**Material shown**
============================================================

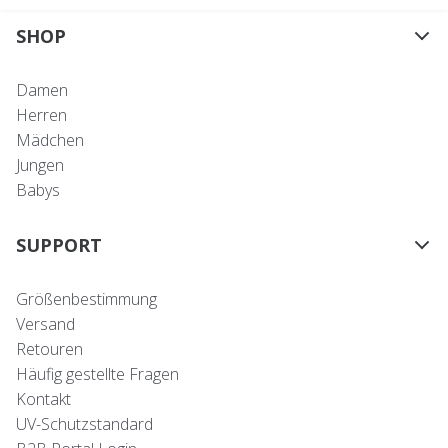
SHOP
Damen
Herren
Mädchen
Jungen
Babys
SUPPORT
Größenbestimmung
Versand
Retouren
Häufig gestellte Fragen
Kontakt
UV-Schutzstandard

============================================================

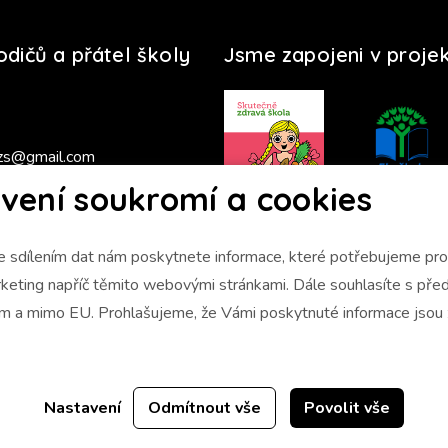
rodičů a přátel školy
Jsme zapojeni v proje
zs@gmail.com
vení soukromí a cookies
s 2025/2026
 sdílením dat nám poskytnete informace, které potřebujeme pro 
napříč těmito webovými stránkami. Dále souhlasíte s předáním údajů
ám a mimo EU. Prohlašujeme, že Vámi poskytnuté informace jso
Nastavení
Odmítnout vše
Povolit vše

============================================================

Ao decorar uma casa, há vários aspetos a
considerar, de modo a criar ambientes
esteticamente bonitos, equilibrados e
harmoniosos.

============================================================

**To-do item**
Write out each line of the data that holds the string "informace".

**Response box**
 sdílením dat nám poskytnete informace, které potřebujeme pro 
ám a mimo EU. Prohlašujeme, že Vámi poskytnuté informace jso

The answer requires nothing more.